Flash forward a few weeks when we were in Oahu at a musty book and record store called Jelly’s. We were in Hawaii for a week and I had only packed one book. I have realized lately that I have been packing too many books for trips so for this trip I thought 1 would do me. It was a 450 page book but I was having trouble getting into it and was feeling a bit dumb not having a good book for my beach vacation. But there on Jelly’s shelf was a $2.98 beatup paperback copy of Castaway. The price and format were right so I suddenly had a beach book.

What a strange book. It is the nonfiction story of a British woman who accepts an ad in the newpaper for a man looking for a wife since the Australian goventment required this of them to live on uninhabited island. On the front of the book it says it was a best seller, I guess because she is always talking about being naked and there are some topless photos of her.

Also there is a great debate between her and her husband “G” about having sex. They had sex before they arrived on the island but then she didn’t want to anymore and he grew embittred and his health deteriorated. Not to imply that his health deteriorated due to lack of sex but I'm sure some men could make a case for it.

I must say if I had any dreams about being dropped off on a desserted island they where shattered reading this book. Between them running about out of fresh water to their near stravation and many infections, um no thanks. I’ll just stay at the Hilton thank you very much. They were saved by nearby islanders who adopted them once they discovered that G could fix their motors.

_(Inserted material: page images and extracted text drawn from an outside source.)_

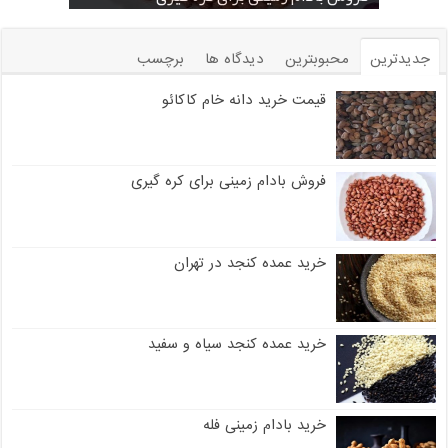
جدیدترین
محبوبترین
دیدگاه ها
برچسب
قیمت خرید دانه خام کاکائو
فروش بادام زمینی برای کره گیری
خرید عمده کنجد در تهران
خرید عمده کنجد سیاه و سفید
خرید بادام زمینی فله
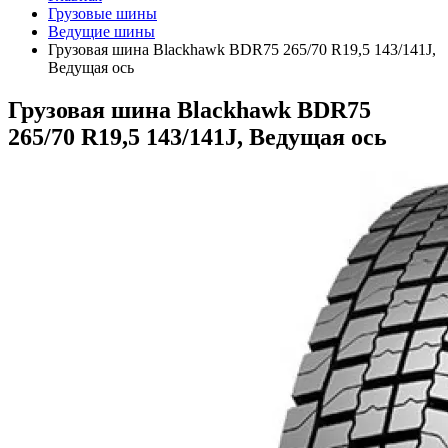
Грузовые шины
Ведущие шины
Грузовая шина Blackhawk BDR75 265/70 R19,5 143/141J,
Ведущая ось
Грузовая шина Blackhawk BDR75
265/70 R19,5 143/141J, Ведущая ось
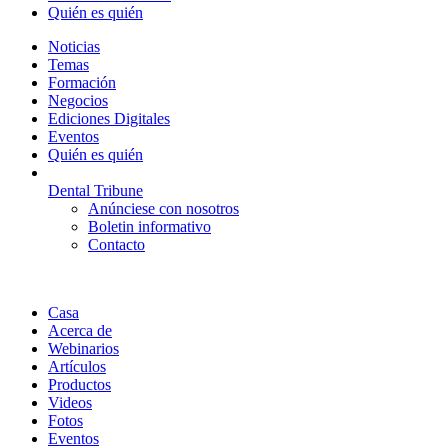
Quién es quién
Noticias
Temas
Formación
Negocios
Ediciones Digitales
Eventos
Quién es quién
Dental Tribune
Anúnciese con nosotros
Boletin informativo
Contacto
Casa
Acerca de
Webinarios
Artículos
Productos
Videos
Fotos
Eventos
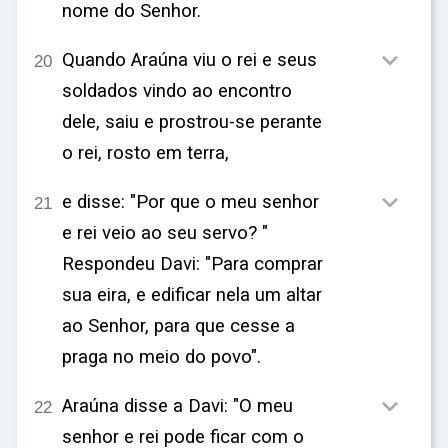
nome do Senhor.

Quando Araúna viu o rei e seus
20
soldados vindo ao encontro
dele, saiu e prostrou-se perante
o rei, rosto em terra,

e disse: "Por que o meu senhor
21
e rei veio ao seu servo? "
Respondeu Davi: "Para comprar
sua eira, e edificar nela um altar
ao Senhor, para que cesse a
praga no meio do povo".

Araúna disse a Davi: "O meu
22
senhor e rei pode ficar com o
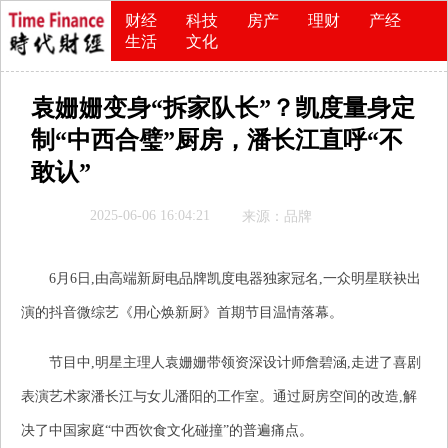
财经
科技
房产
理财
产经
生活
文化
袁姗姗变身“拆家队长”？凯度量身定
制“中西合璧”厨房，潘长江直呼“不
敢认”
2025-06-06 16:04:21
来源：品牌
6月6日,由高端新厨电品牌凯度电器独家冠名,一众明星联袂出
演的抖音微综艺《用心焕新厨》首期节目温情落幕。
节目中,明星主理人袁姗姗带领资深设计师詹碧涵,走进了喜剧
表演艺术家潘长江与女儿潘阳的工作室。通过厨房空间的改造,解
决了中国家庭“中西饮食文化碰撞”的普遍痛点。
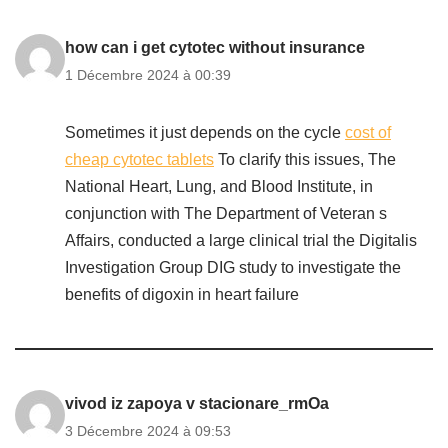
how can i get cytotec without insurance
1 Décembre 2024 à 00:39
Sometimes it just depends on the cycle
cost of
cheap cytotec tablets
To clarify this issues, The
National Heart, Lung, and Blood Institute, in
conjunction with The Department of Veteran s
Affairs, conducted a large clinical trial the Digitalis
Investigation Group DIG study to investigate the
benefits of digoxin in heart failure
vivod iz zapoya v stacionare_rmOa
3 Décembre 2024 à 09:53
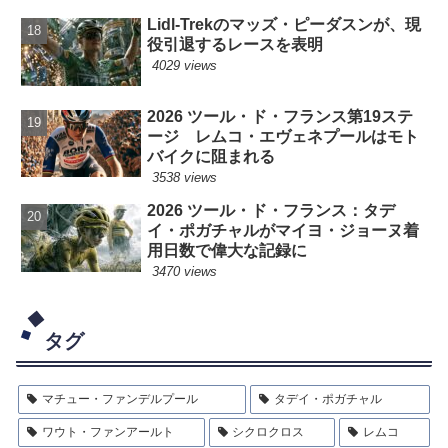
Lidl-Trekのマッズ・ピーダスンが、現
役引退するレースを表明
4029 views
2026 ツール・ド・フランス第19ステ
ージ レムコ・エヴェネプールはモト
バイクに阻まれる
3538 views
2026 ツール・ド・フランス：タデ
イ・ポガチャルがマイヨ・ジョーヌ着
用日数で偉大な記録に
3470 views
タグ
マチュー・ファンデルプール
タデイ・ポガチャル
ワウト・ファンアールト
シクロクロス
レムコ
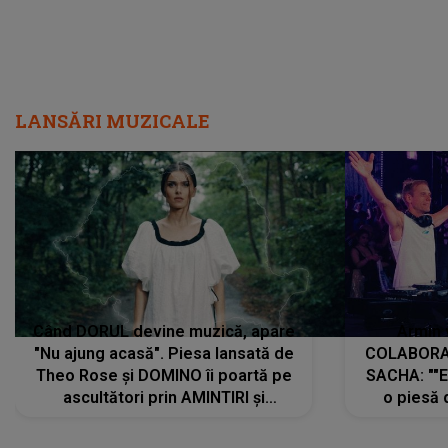
LANSĂRI MUZICALE
Când DORUL devine muzică, apare
Armin 
"Nu ajung acasă". Piesa lansată de
COLABORAR
Theo Rose și DOMINO îi poartă pe
SACHA: ""E
ascultători prin AMINTIRI și
o piesă 
REGĂSIRI, iar drumul emoțiilor
imediat pre
trece prin sufletul publicului:
cu mine șt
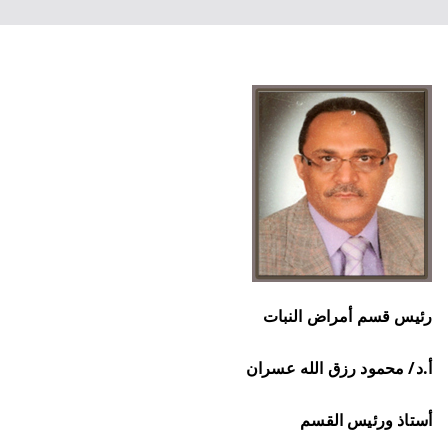
رئيس قسم أمراض النبات
أ.د/ محمود رزق الله عسران
أستاذ ورئيس القسم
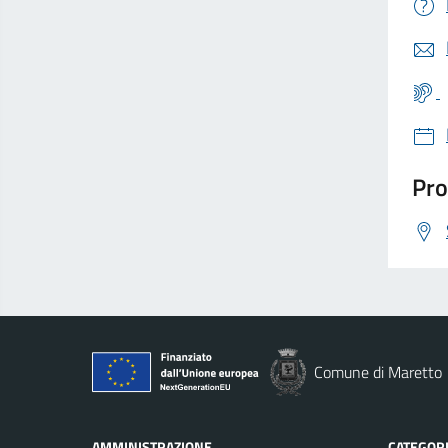
Pro
Comune di Maretto
AMMINISTRAZIONE
CATEGORI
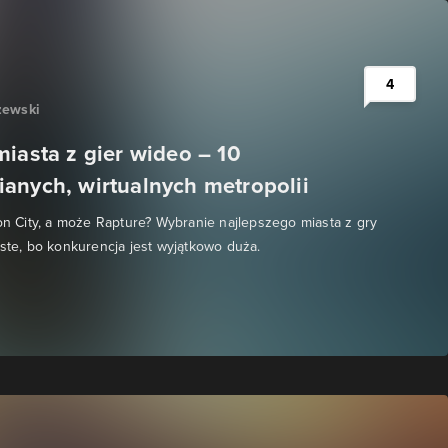
4
zewski
miasta z gier wideo – 10
anych, wirtualnych metropolii
oon City, a może Rapture? Wybranie najlepszego miasta z gry
oste, bo konkurencja jest wyjątkowo duża.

I found the book interesting until she broke down and finally had sex with him then it just got weird with all his sexual fantasies and their role playing. Ugh, please go back to talking about making your own fish hooks, that was more interesting.

While flying home from Hawaii we watched an old Hammer horror movie, the Curse of the Wearwolf with Oliver Reed. I am a fan of Oliver Reed so once we were home we were looking on netflix streaming and saw he was in a film called Castaway. Could it be based on the book I just read? Why yes! The movie was pretty close to the book as in she was naked a lot and G was a horny old bastard. Since it was Oliver Reed we did wonder how much was just drunken adlibbed.

This strange coicisdence had us learning more about Oliver Reed including watching a strange visit on Letterman and reading the book Hellraisers. Good lord those old British actors could drink.

Back to Castaway. Served its purpose as a good beach read and I got to learn more about Oliver Reed then I needed to know (a tattoo of a bird claw on his manhood??).

In closing, I do think it is ironic that G moved to this island to write a book about living on an island and here this young woman turns out a best seller were his book is like 1 cent on Amazon. Wonder how he felt about that?